Search code examples
pythontensorflowkerasneural-networklstm

Data cardinality is ambiguous in shape of input to LSTM layer


Suppose I have these 7 time-series samples:

1,2,3,4,5,6,7

I know there is a relation between each sample and its two earlier ones. It means when you know two earlier samples are 1,2 then you can predict the next one must be 3 and for 2,3 the next one is 4 and so on.

Now I want to train a RNN with a LSTM layer for above samples. What I did is:

import numpy as np
import tensorflow as tf
from tensorflow import keras
from tensorflow.keras import layers

X = np.array([[[1]],[[2]],[[3]],[[4]],[[5]],[[6]],[[7]]])
Y = np.array([[3],[4],[5],[6],[7]])

model = keras.Sequential([
    layers.LSTM(16, input_shape=(2, 1)),
    layers.Dense(1, activation="softmax")
])

model.compile(optimizer="rmsprop",
loss="mse",
metrics=["accuracy"])

model.fit(X, Y, epochs=1, batch_size=1)

But I have encounter with this error:

ValueError: Data cardinality is ambiguous:
  x sizes: 7
  y sizes: 5
Make sure all arrays contain the same number of samples.

I do not know how I have to change the shape of X and Y to solve the problem?


Solution

  • There are couple of issue. First, because of supervision training, you need to make sure that the length of the training paris (X and corresponding Y) are same. Next, as you want to build a model that would take 1 and 2 and predict 3, that's why you also need to prepare your dataloader accordingly such that, it produces two values as X and a target value as Y; for example, for first instance, it might be as follows: X[0]: [[1], [2]] and Y[0]: [3]. Lastly, in your last layer, you used activation softmax which is incorrect to use here, instead it should be linear activaiton.

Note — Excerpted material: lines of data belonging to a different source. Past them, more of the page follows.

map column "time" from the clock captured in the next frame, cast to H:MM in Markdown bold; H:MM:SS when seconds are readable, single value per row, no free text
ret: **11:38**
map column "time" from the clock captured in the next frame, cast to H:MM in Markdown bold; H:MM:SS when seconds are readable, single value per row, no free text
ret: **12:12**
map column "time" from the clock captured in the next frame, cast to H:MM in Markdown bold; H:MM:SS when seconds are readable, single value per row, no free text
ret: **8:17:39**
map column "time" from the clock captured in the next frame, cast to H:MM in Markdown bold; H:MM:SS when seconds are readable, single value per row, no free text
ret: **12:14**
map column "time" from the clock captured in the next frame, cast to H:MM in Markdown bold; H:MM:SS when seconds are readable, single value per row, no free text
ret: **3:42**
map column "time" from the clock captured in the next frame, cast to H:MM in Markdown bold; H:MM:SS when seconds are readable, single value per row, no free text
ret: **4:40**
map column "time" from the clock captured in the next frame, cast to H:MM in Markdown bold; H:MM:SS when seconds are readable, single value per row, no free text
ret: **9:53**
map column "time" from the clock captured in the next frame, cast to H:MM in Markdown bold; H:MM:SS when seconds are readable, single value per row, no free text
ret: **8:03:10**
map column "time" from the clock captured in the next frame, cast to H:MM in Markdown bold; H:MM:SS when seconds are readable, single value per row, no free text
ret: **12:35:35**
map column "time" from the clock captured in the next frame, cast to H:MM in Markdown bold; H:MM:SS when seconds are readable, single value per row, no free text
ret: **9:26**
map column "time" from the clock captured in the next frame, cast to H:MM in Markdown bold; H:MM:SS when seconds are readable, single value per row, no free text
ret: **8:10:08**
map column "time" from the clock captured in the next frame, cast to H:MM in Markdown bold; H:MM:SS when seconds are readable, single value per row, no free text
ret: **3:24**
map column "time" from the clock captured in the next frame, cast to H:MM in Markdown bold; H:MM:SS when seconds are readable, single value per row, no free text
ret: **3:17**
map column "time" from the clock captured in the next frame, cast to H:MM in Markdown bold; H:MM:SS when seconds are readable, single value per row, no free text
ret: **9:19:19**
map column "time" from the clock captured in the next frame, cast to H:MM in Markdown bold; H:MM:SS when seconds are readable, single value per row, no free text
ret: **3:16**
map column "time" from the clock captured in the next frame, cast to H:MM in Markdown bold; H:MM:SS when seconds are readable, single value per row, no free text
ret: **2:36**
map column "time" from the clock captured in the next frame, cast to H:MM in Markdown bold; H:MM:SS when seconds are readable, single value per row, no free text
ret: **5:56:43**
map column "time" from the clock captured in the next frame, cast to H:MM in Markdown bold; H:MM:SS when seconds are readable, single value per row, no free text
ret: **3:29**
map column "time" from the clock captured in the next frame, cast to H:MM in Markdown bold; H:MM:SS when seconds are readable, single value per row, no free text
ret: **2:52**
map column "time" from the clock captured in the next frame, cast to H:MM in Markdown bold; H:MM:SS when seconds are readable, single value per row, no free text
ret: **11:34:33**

Below is the full working code.

    Data Generator

    data = np.array([1, 2, 3, 4, 5, 6, 7])
    sequences_length = 2
    
    def dataloader(data, sequences_length):
        X, Y = [], []
        for i in range(len(data) - sequences_length):
            X.append(data[i:i+sequences_length])
            Y.append(data[i+sequences_length])
        return np.array(X), np.array(Y)
    
    X, Y = dataloader(data, sequences_length)
    X = np.reshape(X, (X.shape[0], sequences_length , 1))
    
    # check
    for i in range(X.shape[0]):
        print(X[i].reshape(-1), Y[i])
    [1 2] 3
    [2 3] 4
    [3 4] 5
    [4 5] 6
    [5 6] 7
    

    Model

    model = keras.Sequential([
        layers.LSTM(64, input_shape=(sequences_length, 1)),
        layers.Dense(1)
    ])
    model.compile(optimizer="adam", loss="mse")
    model.fit(X, Y, epochs=1000, batch_size=1)
    

    Prediction

    inference_data = np.array([[8, 9]]).reshape(
        1, sequences_length, 1
    )
    model.predict(inference_data)
    1/1 [==============================] - 0s 25ms/step
    array([[9.420095]], dtype=float32)